Sustainable and energy-efficient degradation of acetaminophen in water using an optimized Fenton-like system with iron-doped graphitic carbon nitride catalyst

Pharmaceutical contaminants such as acetaminophen (APAP) present significant environmental and public health risks in aqueous environment. This study focuses on the degradation of APAP using iron-doped graphitic carbon nitride (Fe-g-C 3 N 4 ) catalysts in a Fenton-like system. The Fe-g-C 3 N 4 catalyst with highly dispersed iron enabled efficient hydrogen peroxide (H 2 O 2 ) activation, achieving near-complete APAP degradation within 30 min across a wide pH range.
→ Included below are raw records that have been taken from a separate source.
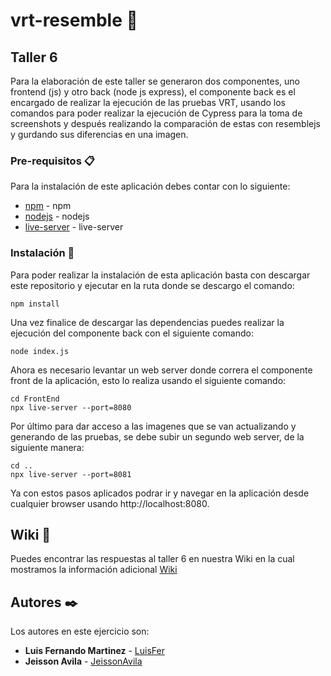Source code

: # vrt-resemble 🚀
## Taller 6
Para la elaboración de este taller se generaron dos componentes, uno frontend (js) y otro back (node js express), el componente back es el encargado de realizar 
la ejecución de las pruebas VRT, usando los comandos para poder realizar la ejecución de Cypress para la toma de screenshots y después realizando la comparación
de estas con resemblejs y gurdando sus diferencias en una imagen.

### Pre-requisitos 📋
Para la instalación de este aplicación debes contar con lo siguiente:

* [npm](https://www.npmjs.com/get-npm) - npm
* [nodejs](https://nodejs.org/es/download/) - nodejs
* [live-server](https://www.npmjs.com/package/live-server) - live-server

### Instalación 🔧

Para poder realizar la instalación de esta aplicación basta con descargar este repositorio y ejecutar en la ruta donde se descargo el comando: 

```
npm install
``` 

Una vez finalice de descargar las dependencias puedes realizar la ejecución del componente back con el siguiente comando:
```
node index.js
```

Ahora es necesario levantar un web server donde correra el componente front de la aplicación, esto lo realiza usando el siguiente comando:
```
cd FrontEnd
npx live-server --port=8080
```

Por último para dar acceso a las imagenes que se van actualizando y generando de las pruebas, se debe subir un segundo web server, de la siguiente manera:
```
cd ..
npx live-server --port=8081
```
Ya con estos pasos aplicados podrar ir y navegar en la aplicación desde cualquier browser usando http://localhost:8080.

## Wiki 📖

Puedes encontrar las respuestas al taller 6 en nuestra Wiki en la cual mostramos la información adicional [Wiki](https://github.com/JeissonAvila/vrt-resemble/wiki)

## Autores ✒️

Los autores en este ejercicio son:

* **Luis Fernando Martinez** - [LuisFer](https://github.com/lui5f3r)
* **Jeisson Avila** - [JeissonAvila](https://github.com/JeissonAvila)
Key factors including iron content of Fe-g-C 3 N 4 catalyst, H 2 O 2 concentration, catalyst dosage and pH value were optimized to enhance efficiency and stability, while minimizing iron leaching. The Fe-g-C 3 N 4 /H 2 O 2 system demonstrated low energy consumption, quantified as electrical energy per log order (EE/O), underscoring its cost-effectiveness. The oxidizing properties of Fe-g-C 3 N 4 /H 2 O 2 system was little affected by the inorganic anions and organic matter commonly found in the aqueous environment. The APAP degradation process in Fe-g-C 3 N 4 /H 2 O 2 system involved radical (•OH and O 2 •- ) and non-radical ( 1 O 2 ) pathway. The APAP degradation intermediates were detected to propose degradation pathways and assess toxicity. This work offers a sustainable and energy-efficient solution for the removal of pharmaceutical micro-pollutants, with promising applications for large-scale water treatment.